[Items from a dataset]
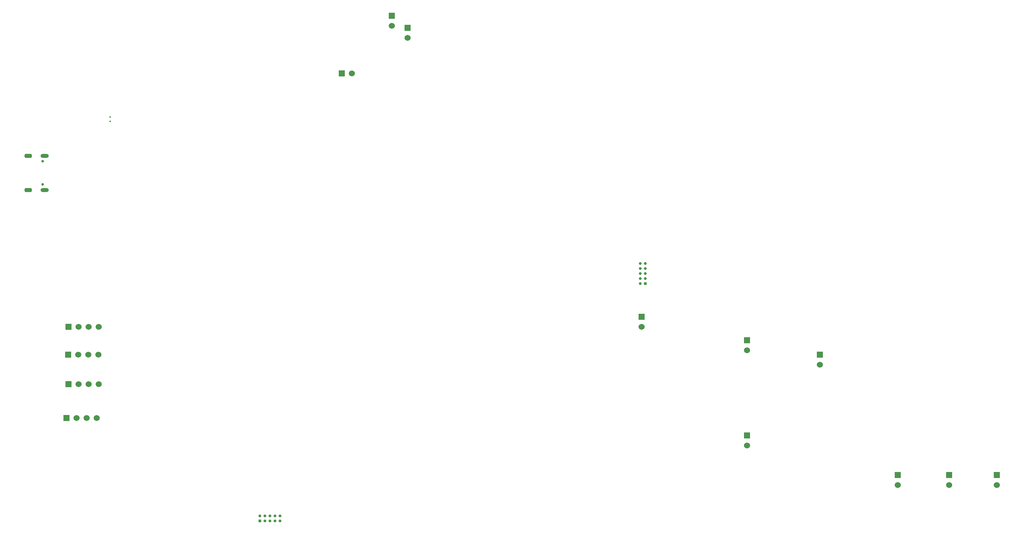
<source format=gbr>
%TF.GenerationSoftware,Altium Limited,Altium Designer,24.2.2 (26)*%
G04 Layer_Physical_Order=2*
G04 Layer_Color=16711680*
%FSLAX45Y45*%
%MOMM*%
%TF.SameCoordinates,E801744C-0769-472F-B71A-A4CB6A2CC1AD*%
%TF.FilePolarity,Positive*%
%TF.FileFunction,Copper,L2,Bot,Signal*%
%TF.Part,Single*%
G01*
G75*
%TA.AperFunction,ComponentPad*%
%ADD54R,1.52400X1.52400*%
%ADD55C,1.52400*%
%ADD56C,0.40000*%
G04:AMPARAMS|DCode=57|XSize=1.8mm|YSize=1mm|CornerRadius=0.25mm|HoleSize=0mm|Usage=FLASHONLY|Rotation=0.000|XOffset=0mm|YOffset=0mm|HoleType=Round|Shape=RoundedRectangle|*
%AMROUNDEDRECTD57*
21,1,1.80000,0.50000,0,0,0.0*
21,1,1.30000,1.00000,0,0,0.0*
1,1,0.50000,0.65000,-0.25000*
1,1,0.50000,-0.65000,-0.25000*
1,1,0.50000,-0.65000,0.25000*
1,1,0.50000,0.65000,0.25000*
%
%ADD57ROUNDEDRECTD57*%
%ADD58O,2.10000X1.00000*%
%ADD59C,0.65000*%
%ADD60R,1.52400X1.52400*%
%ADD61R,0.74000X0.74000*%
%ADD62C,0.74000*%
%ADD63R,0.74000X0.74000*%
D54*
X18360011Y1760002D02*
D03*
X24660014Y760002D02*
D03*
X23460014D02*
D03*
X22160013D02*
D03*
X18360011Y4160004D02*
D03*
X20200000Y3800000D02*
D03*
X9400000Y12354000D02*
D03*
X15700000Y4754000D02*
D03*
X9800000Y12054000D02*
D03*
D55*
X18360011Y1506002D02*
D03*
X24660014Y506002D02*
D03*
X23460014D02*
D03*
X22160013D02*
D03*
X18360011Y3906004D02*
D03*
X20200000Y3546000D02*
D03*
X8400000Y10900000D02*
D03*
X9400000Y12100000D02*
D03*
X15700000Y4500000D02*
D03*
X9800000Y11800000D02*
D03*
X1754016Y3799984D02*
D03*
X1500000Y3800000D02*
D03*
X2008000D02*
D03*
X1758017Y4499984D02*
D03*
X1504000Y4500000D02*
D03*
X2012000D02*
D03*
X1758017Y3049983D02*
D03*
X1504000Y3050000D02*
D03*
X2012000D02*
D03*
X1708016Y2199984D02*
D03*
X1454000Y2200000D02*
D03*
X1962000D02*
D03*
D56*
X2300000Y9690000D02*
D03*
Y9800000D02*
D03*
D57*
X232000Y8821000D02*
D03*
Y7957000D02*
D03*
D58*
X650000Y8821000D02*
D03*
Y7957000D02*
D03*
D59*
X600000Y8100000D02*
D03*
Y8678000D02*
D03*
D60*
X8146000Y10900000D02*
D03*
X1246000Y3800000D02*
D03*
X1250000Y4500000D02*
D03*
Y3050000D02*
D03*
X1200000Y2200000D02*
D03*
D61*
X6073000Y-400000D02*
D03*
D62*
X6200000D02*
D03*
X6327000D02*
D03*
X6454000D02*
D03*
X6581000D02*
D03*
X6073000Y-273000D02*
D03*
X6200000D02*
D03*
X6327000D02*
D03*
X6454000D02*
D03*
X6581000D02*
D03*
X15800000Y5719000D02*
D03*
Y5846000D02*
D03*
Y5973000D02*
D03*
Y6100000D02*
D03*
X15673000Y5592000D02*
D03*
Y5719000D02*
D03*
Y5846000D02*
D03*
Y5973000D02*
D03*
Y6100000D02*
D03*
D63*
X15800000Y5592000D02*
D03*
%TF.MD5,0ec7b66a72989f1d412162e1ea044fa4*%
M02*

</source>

---

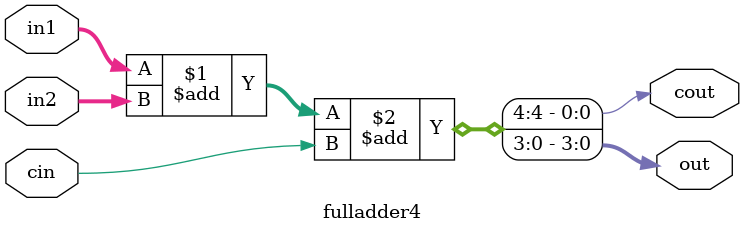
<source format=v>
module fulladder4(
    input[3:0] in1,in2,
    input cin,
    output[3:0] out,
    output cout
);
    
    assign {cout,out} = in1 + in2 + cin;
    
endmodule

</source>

* * *

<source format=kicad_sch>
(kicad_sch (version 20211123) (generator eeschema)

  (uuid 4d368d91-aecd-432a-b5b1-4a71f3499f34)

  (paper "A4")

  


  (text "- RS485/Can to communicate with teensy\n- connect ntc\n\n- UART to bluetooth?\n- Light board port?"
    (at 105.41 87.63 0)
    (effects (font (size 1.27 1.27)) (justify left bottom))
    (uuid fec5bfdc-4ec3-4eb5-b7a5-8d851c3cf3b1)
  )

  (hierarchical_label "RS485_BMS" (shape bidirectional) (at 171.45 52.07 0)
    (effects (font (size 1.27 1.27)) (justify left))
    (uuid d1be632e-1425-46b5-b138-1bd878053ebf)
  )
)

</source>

Problem to work on: The expected output is each line of the records above that includes the word "cout".

Reply to the task:
    output cout
    assign {cout,out} = in1 + in2 + cin;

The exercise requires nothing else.